Philharmonia Orchestra/Mackerras – 15 & 17 May

15 May

The Cunning Little Vixen – Suite (arr. Mackerras)
Violin Concerto No.1 in G minor, Op.26
Symphony No.1 in A flat, Op.55

17 May

Othello – Concert Overture, Op.93
Piano Concerto No.1 in B flat minor, Op.23
Symphony No.3 in F, Op.90

Sarah Chang (violin)

Nikolai Lugansky (piano)

Philharmonia Orchestra
Sir Charles Mackerras

Reviewed by: Colin Anderson

Reviewed: 17 May, 2003
Venue: Royal Festival Hall, London

A free night from the responsibilities of reviewing – so I go to a concert! It was an unintended Plan B – the allotted critic for the first of these Philharmonia Orchestra concerts met with an unfortunate mishap en route to the Festival Hall, which required medical attention. Rather than fall on his sword for one last report, the contributor concerned lives to scribe on many more occasions. I was down for the second concert anyway.

It’s a shrewd move on the Philharmonia’s part to sign-up Sir Charles Mackerras as its Principal Guest Conductor – sparks fly when they get together. Maybe too much so in the Brahms, which in the outer movements hustled and bustled to untimely effect; the horns were often too loud, albeit much else was sensitively balanced. The middle movements were altogether more arresting, Mackerras making distinct what can be two slow movements. It’s rare that this particular Brahms symphony ends a concert; it concludes quietly – thus the too early applause into what should be reflective silence was regrettable.

These concerts made a thoughtfully planned pair – Elgar had particular admiration for Brahms’s Third, the chosen concertos are possibly the most popular within their respective genres, and Mackerras is sine qua non in Czech music.

In both concertos the fresh response from the Philharmonia was a pleasure in itself – nothing routine here as Mackerras scooped out and placed detail with a rigour and sensibility that was bespoke rather than off the peg.
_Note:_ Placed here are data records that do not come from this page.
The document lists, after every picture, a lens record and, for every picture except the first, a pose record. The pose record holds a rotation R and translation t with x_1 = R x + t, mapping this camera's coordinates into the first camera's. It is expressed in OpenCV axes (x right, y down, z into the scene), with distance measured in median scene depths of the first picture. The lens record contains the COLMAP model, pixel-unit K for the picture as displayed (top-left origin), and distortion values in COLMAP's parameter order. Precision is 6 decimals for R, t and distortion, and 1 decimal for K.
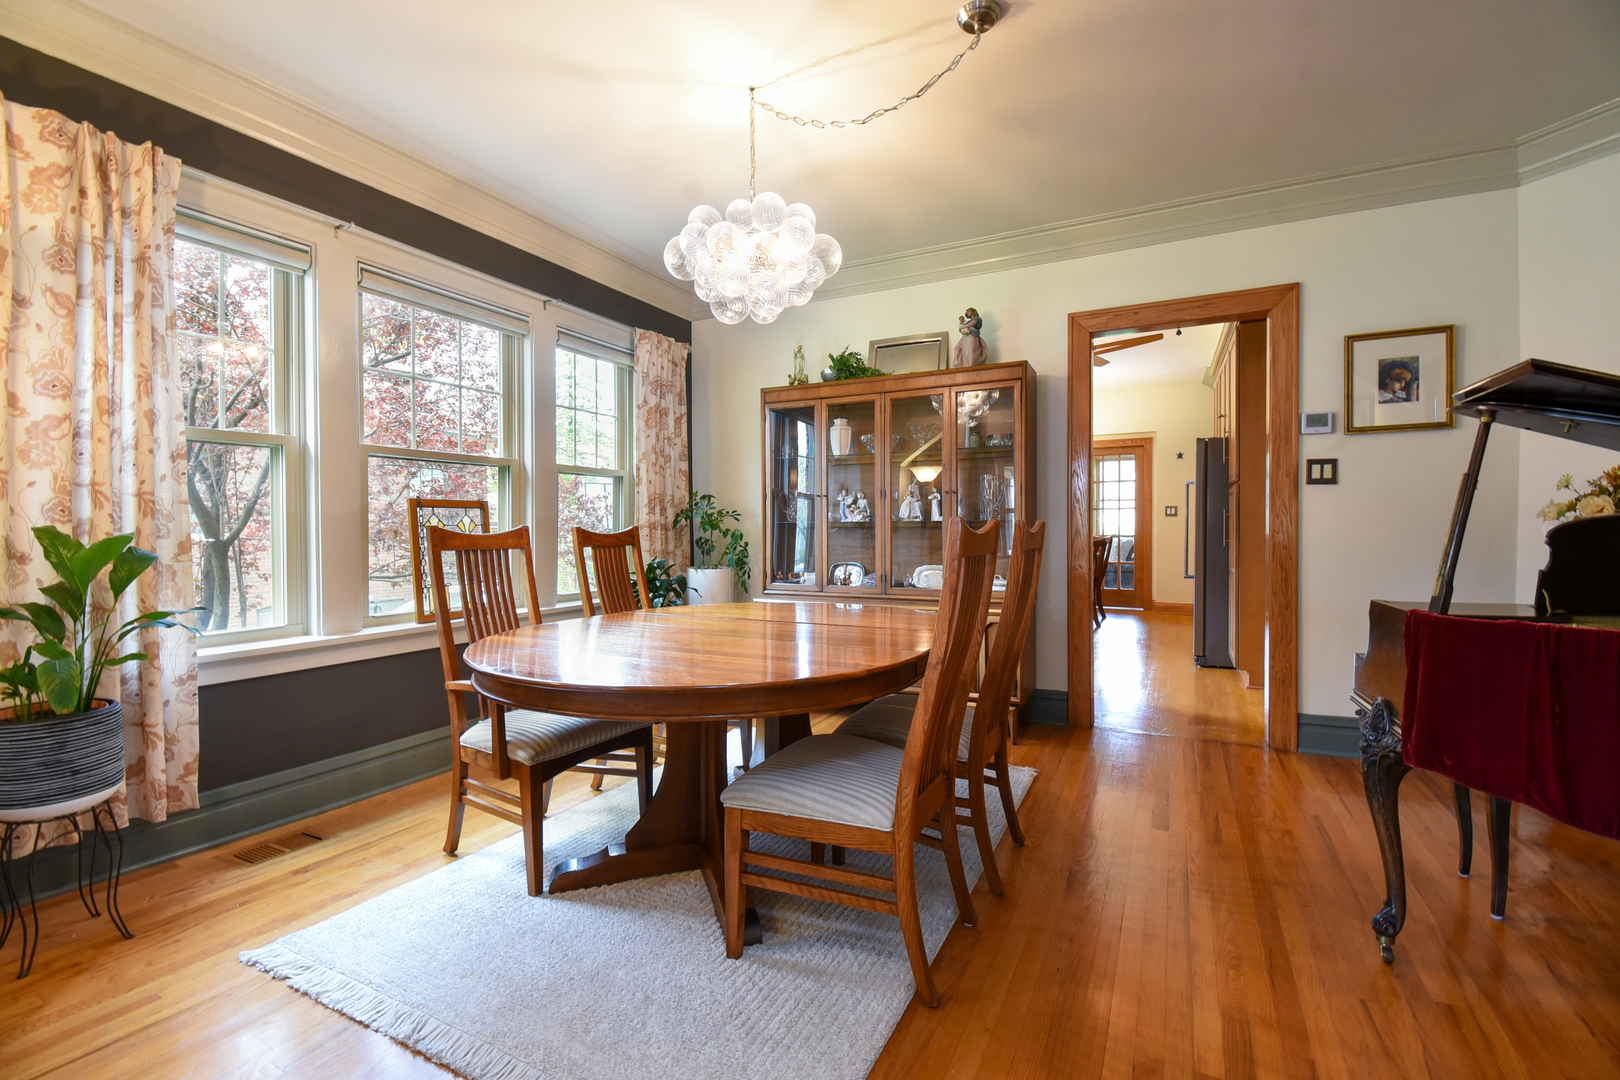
lens RADIAL K [[718.2, 0, 810.0], [0, 718.2, 540.0], [0, 0, 1]] dist [0.026706, -0.029303]
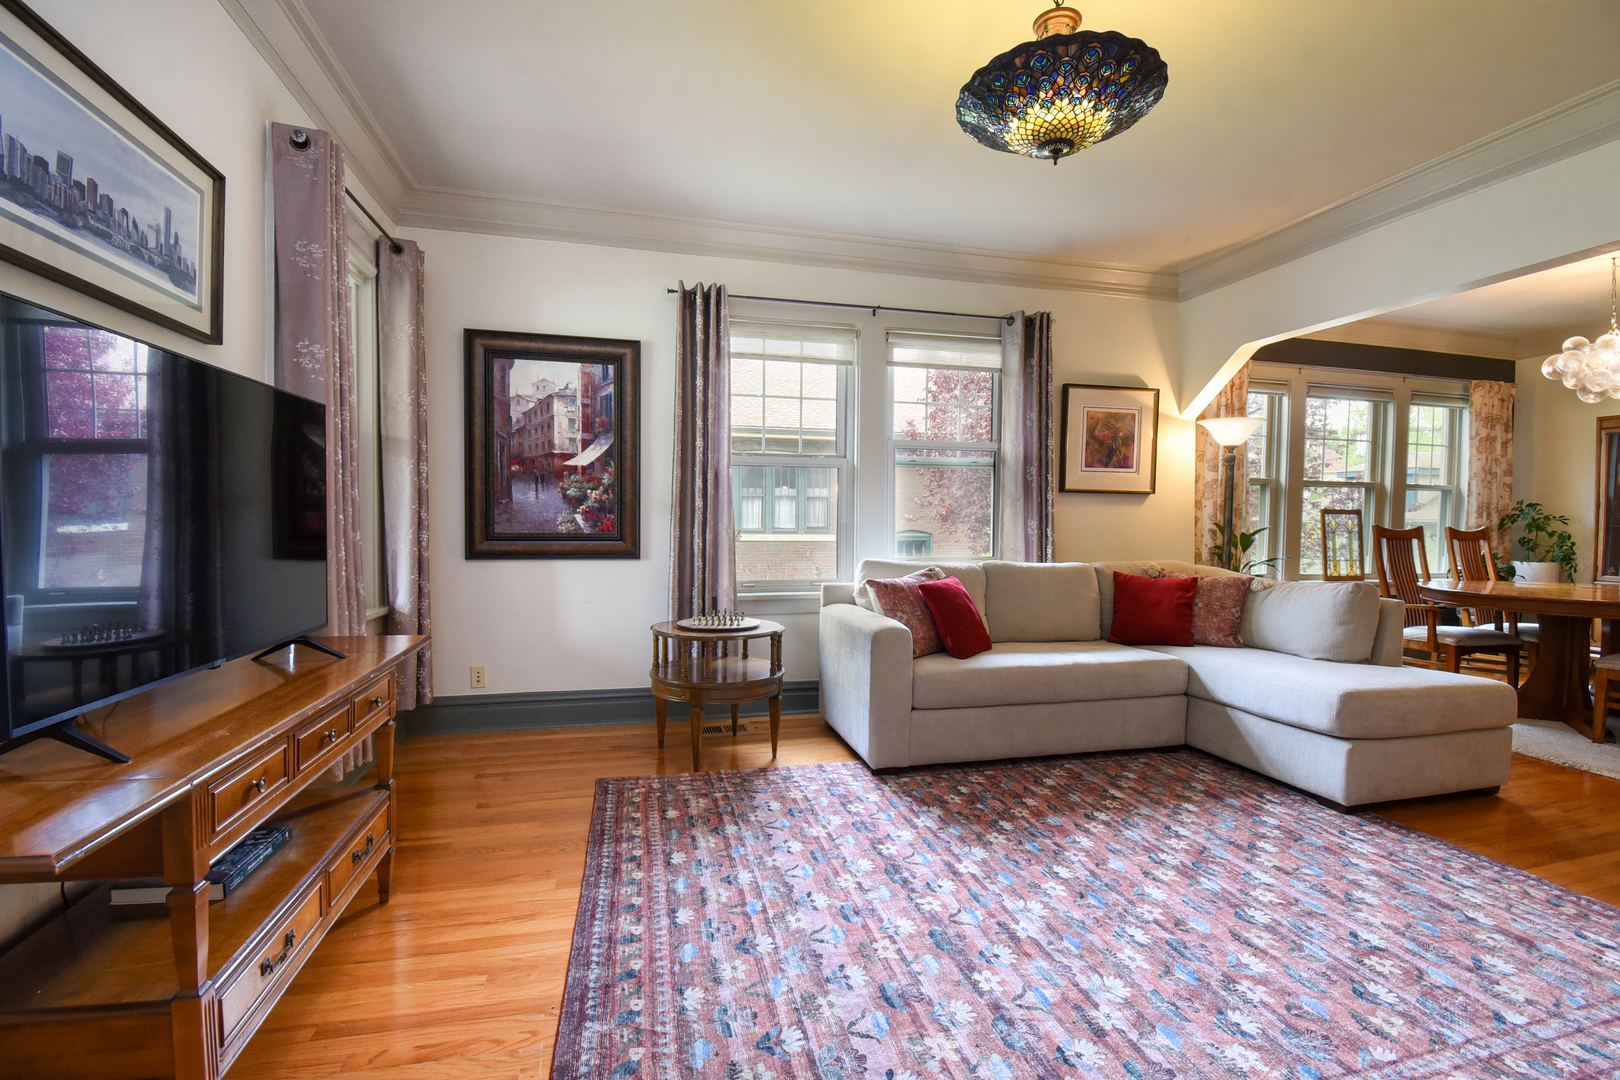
lens RADIAL K [[718.2, 0, 810.0], [0, 718.2, 540.0], [0, 0, 1]] dist [0.026706, -0.029303]
pose [[0.659086, 0.029137, -0.751503, -0.037489], [-0.028364, 0.999501, 0.013876, 0.020845], [0.751532, 0.012170, 0.659584, -0.812611]]
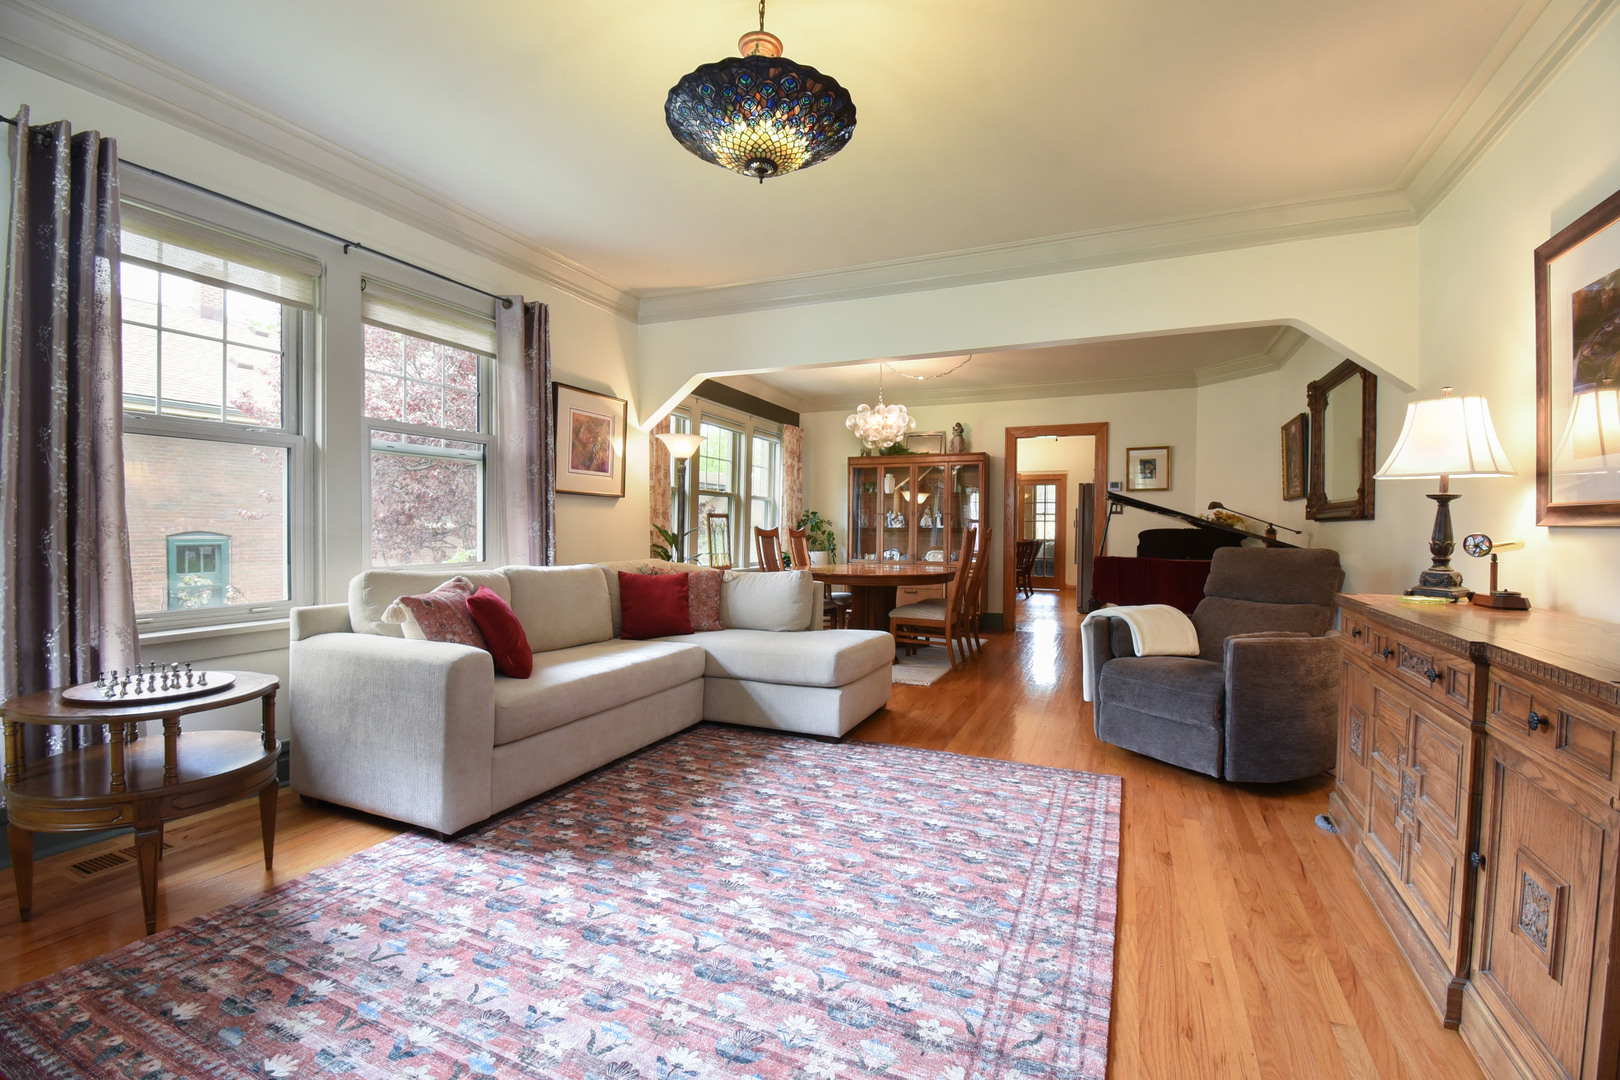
lens RADIAL K [[704.0, 0, 810.0], [0, 704.0, 540.0], [0, 0, 1]] dist [0.023736, -0.026668]
pose [[0.998597, 0.014872, 0.050820, -0.260216], [-0.014556, 0.999872, -0.006590, 0.023543], [-0.050912, 0.005841, 0.998686, -0.861015]]
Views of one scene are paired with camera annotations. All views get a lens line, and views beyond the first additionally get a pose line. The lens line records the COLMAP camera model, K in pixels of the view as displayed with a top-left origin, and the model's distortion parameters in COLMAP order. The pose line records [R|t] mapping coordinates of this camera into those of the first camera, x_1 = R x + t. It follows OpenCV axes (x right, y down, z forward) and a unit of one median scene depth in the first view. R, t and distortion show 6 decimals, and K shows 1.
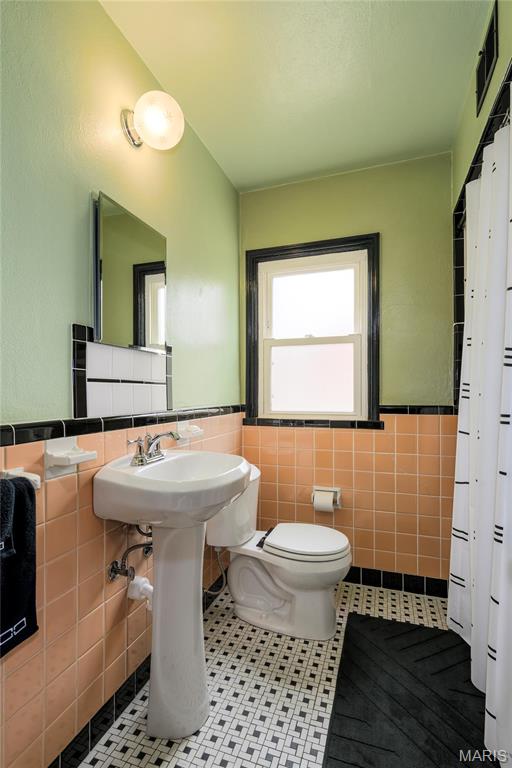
lens RADIAL K [[365.2, 0, 241.2], [0, 365.2, 395.6], [0, 0, 1]] dist [-0.000222, -0.000477]
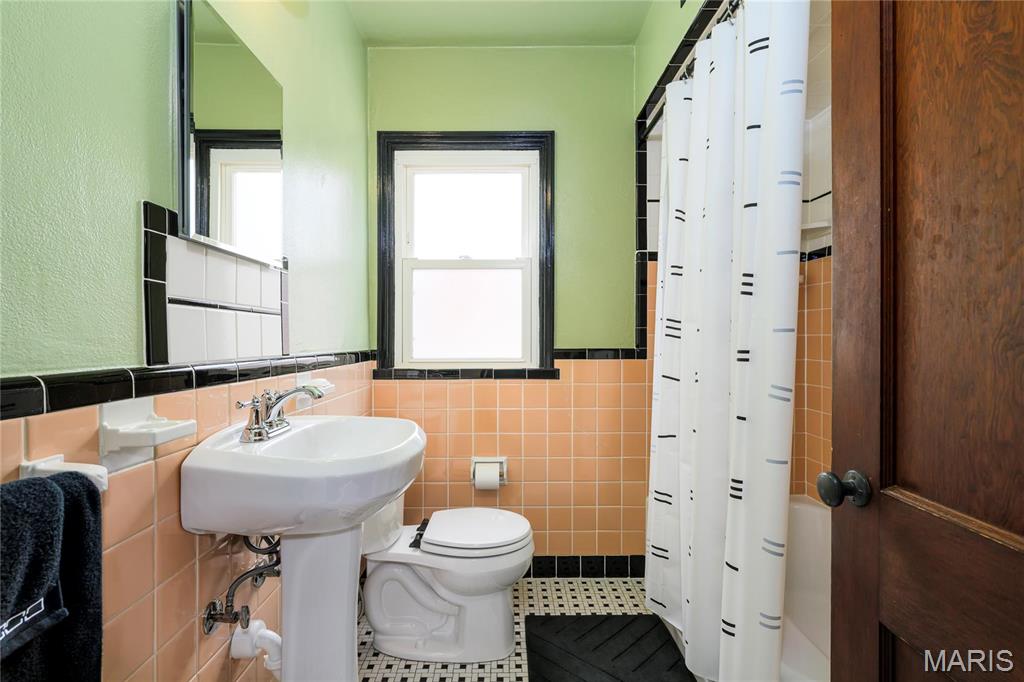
lens RADIAL K [[486.9, 0, 510.4], [0, 486.9, 341.4], [0, 0, 1]] dist [-0.000222, -0.000477]
pose [[0.943976, -0.004055, 0.329988, -0.090349], [0.003859, 0.999992, 0.001251, 0.013423], [-0.329991, 0.000092, 0.943984, 0.045366]]
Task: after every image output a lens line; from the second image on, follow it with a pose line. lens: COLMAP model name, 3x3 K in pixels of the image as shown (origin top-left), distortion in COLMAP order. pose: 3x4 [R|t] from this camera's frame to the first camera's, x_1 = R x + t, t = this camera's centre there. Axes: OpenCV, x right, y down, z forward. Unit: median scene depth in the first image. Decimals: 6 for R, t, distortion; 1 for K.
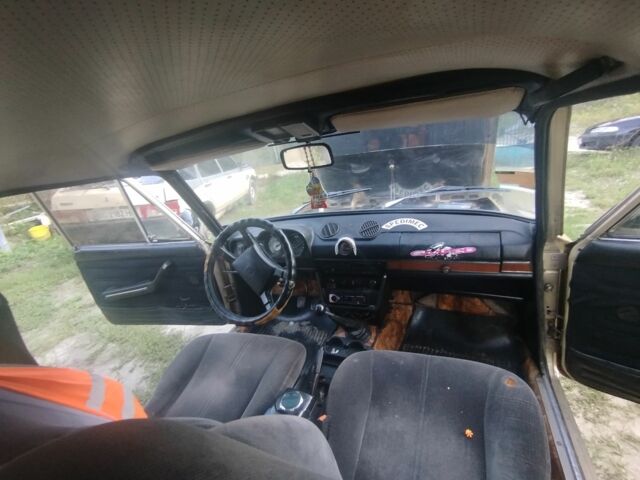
lens RADIAL K [[410.1, 0, 320.0], [0, 410.1, 240.0], [0, 0, 1]] dist [-0.007971, -0.000358]
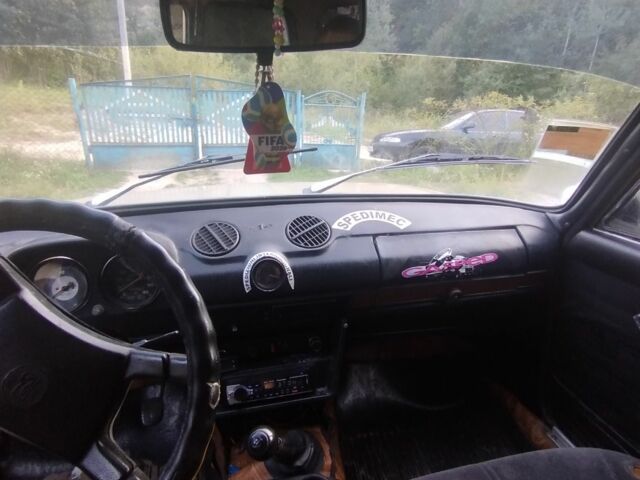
lens RADIAL K [[427.7, 0, 320.0], [0, 427.7, 240.0], [0, 0, 1]] dist [-0.036789, 0.000524]
pose [[0.727282, -0.025358, 0.685870, -0.228101], [0.076254, 0.996116, -0.044030, 0.006289], [-0.682090, 0.084322, 0.726390, 0.652869]]
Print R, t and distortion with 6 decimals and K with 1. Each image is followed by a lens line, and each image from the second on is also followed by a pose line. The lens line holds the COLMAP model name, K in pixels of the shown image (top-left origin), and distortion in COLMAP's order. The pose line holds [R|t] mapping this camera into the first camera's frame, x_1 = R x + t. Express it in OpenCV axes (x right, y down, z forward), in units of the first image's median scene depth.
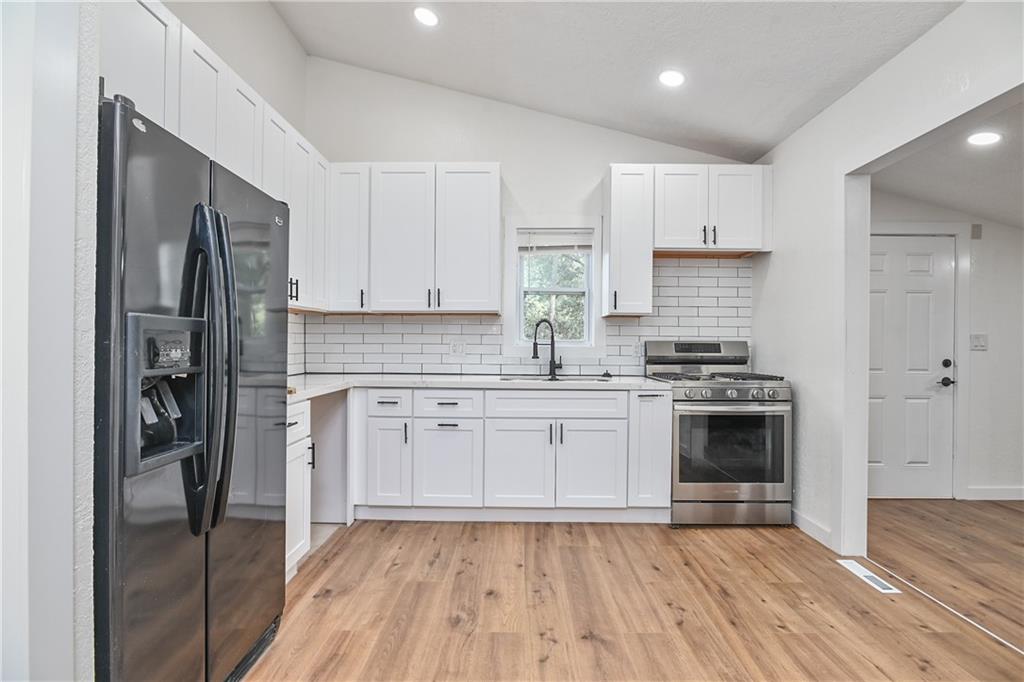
lens RADIAL K [[486.2, 0, 511.9], [0, 486.2, 337.4], [0, 0, 1]] dist [-0.021395, -0.000911]
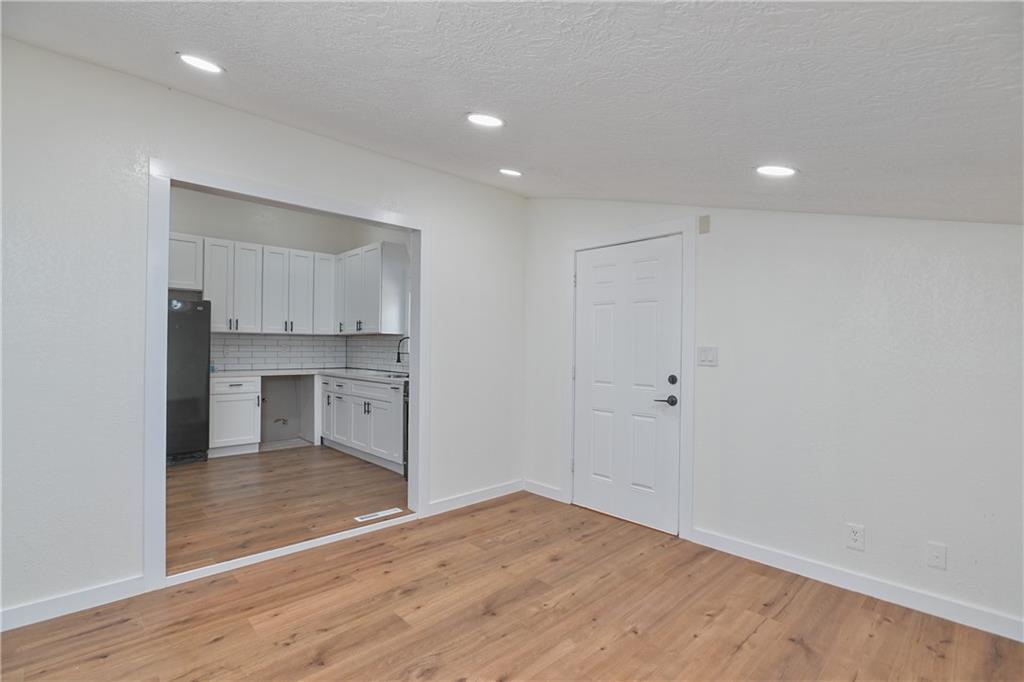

No doubting Sarah Chang’s passion and communication either, although her playing was as much accomplishment as interpretation.

Nikolai Lugansky breathed new life into Tchaikovsky’s imposing concerto – it was certainly grand, the famous opening tune given with a majesty that was also part of a groundplan that integrated episodes into a cohesive whole. There was no lack of bravura on Lugansky’s part, equally there was nothing that was ostentatious, technique a means to an musical end; high-water marks and intimate expression seemed indivisible as the long (here, 23 minutes) first movement ran its inevitable course. Lugansky’s lightness of touch and dexterity in the second movement’s scherzando section was pure delight (capped by a magical diminuendo returning us to the slower music), so too his unforced if determined traversal of the Finale. Maybe a recording is planned?

Of Mackerras’s own suite from Janácek’s opera, little need be said; I gather he used Janácek’s original manuscript for his continuous extracts. Janácek’s individuality (quirkiness) was seized upon, and whether in clarity of detail, phrasal fondness or rhythmic liberation, everything made sense. Dvořák’s tone-poem treatment of Othello isn’t among his best works (I write this believing Dvořák to be one of the great composers), the musical ideas shared with In Nature’s Realm and Carnival (Othello’s overture companions) being the best. Yet some raptly beautiful string playing in the opening measures and Mackerras’s dramatic thrust certainly made Othello’s inclusion worthwhile.

While some less than idiosyncratic impulses lost Brahms his classical sense of structure, Mackerras’s ’sands of time’ flexibility was ideal for Elgar – as Anthony Payne notes, Elgar’s German counterpart is Schumann, not Brahms. The opening motto was mostly ’semplice’ with a hint of ’nobilmente’, the turn into the ’Allegro’ exquisitely judged, the ebb and flow of emotion measured to a nicety, so too instrumental balance. The Scherzo had a militaristic edge, more invasive threat than imperial pomp – the real Elgar. The thematically related (and co-joined) ’Adagio’ was of molten tenderness, the pianissimo recall held the breath. The Finale launched under a welter of coughs, Mackerras and the Philharmonia were as one charting from shadows to resolution and opening up eloquent vistas along the way. A magnificent performance.

One curiosity was Mackerras’s disposition of the strings – both first halves had them arranged violins to cellos, left to right (the now standard way). For both symphonies, cellos and second violins swapped places; thus violins were antiphonal, as one would expect with Sir Charles, and the music benefited accordingly from using yesteryear’s standard placement. Double basses formed a row back-centre. Perhaps the banner should be: expect the unexpected with Sir Charles Mackerras.